Canada is becoming a country of growing inequality – in housing, wealth and between the oil-rich West and the rest of the nation.
That is the sobering conclusion of a massive report on the Canadian economy released Wednesday by the Paris-based Organization for Economic Co-operation and Development.
The report raises a series of red flags for Canada, highlighted by home prices and rents that are increasingly out of reach for too many Canadians, particularly in Vancouver and Toronto.
"The point of the whole commentary is that it is not just about income [inequality]," OECD Secretary-General Angel Gurria said in an interview. "It is about income, yes, but it is about health, education, job opportunities. It's really about inequalities, plural."
Mr. Gurria told reporters that the OECD's assessment of the Canadians economy is about "as good as it gets" in the postfinancial crisis era.
Significant challenges remain that have not been addressed, he said.
Nearly 40 per cent of Canadians now live in cities where house prices are "seriously or severely unaffordable," based on international comparisons of home prices and median incomes, the OECD said.
Home prices in Vancouver, for example, are now more expensive relative to incomes than in every major city in the world except Hong Kong.
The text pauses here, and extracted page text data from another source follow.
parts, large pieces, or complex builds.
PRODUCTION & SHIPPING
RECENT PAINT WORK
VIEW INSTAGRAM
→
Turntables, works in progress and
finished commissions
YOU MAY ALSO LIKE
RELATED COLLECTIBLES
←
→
Toronto is pricier than New York and Tokyo, and just narrowly behind London.
"A shock to even one segment could have spill-over effects to the broader economy if banks respond by tightening credit significantly, or if negative wealth effects depress consumption," according to the 136-page report, conducted every four years in each of the OECD's 34 member-countries.
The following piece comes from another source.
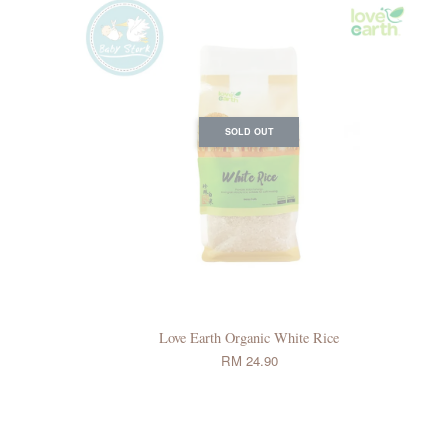
SOLD OUT
Love Earth Organic White Rice
RM 24.90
Forty per cent of renters and 20 per cent of home owners now spend more than 30 per cent of their pretax income on shelter – a key threshold of affordability.
"Affordability remains a major challenge in urban centres," the OECD said. "First-time home buyers must therefore spend more of their incomes to purchase a house and are vulnerable to future interest rate hikes."
The OECD warns that the Bank of Canada faces a precarious balancing act between raising interest rates to curb the growth in consumer debt levels and keeping affordability in check.
"Regardless of whether or not a housing price bubble exists, very high household debt levels represent a major vulnerability," the report said.
It noted, for example, that the mortgage insurance system, and Canada Mortgage and Housing Corp.'s dominant role in it, "concentrates a significant amount of risk in public finances."
To reduce growing taxpayer exposure, the OECD urges Ottawa to tighten mortgage insurance rules to cover only part of lenders' losses in case of defaults. Mortgage insurance pays the bank back in full if the homeowner defaults on the loan. The OECD is essentially saying that banks should have more skin in the game, and have to eat some of the losses if borrowers default on insured mortgages.
"Canadian financial institutions face almost no risk when issuing insured mortgages," the OECD noted.
In other countries with mortgage insurance, the insurance tends to cover 10 to 30 per cent of losses, rather than 100 per cent.
In addition, Ottawa backstops 100 per cent of CMHC and 90 per cent of its two private-sector rivals, causing significant taxpayer exposure to the housing market. The OECD is urging the government to continue gradually curtailing the amount of insurance that CMHC can have outstanding, while allowing it's two rivals to grow.
And the OECD says that "over the longer run the insurance activities of CMHC could be privatized, shifting the government's role to one of guaranteeing only against catastrophic losses."
Mr. Gurria, nonetheless, said the OECD does not see a housing crash in Canada's future, despite of house prices that look "remarkably high" in certain markets.
Housing isn't the only looming challenge for Canada. The commodities price boom of the last decade has opened up a growing chasm between regions, pitting the oil-rich West and Newfoundland and Labrador against everyone else. These provinces are sucking up jobs and tax revenues, jeopardizing the provision of government services in the rest of the country, particularly the hard-hit manufacturing heartland of Ontario and Quebec.
The OECD also raised the specter of so-called Dutch Disease, urging governments in Canada to do more to mitigate the fallout from globalization and the still-high currency in parts of the country.
"The federal and provincial governments have a responsibility to mitigate income disparities through their constitutional commitments to promote equal opportunity and provide a reasonable quality of public services for all."
The OECD also faults Ottawa and the provinces for failing to save the benefits of resource exploitation for future generations of Canadians. "Prudence and equity argue for saving gains from exploiting a finite resource and sharing them with future generations," the report said, suggesting Canada follow Norway's lead and invest resource royalties exclusively outside the country to counter upward pressure on the dollar and limit the downside for manufacturers.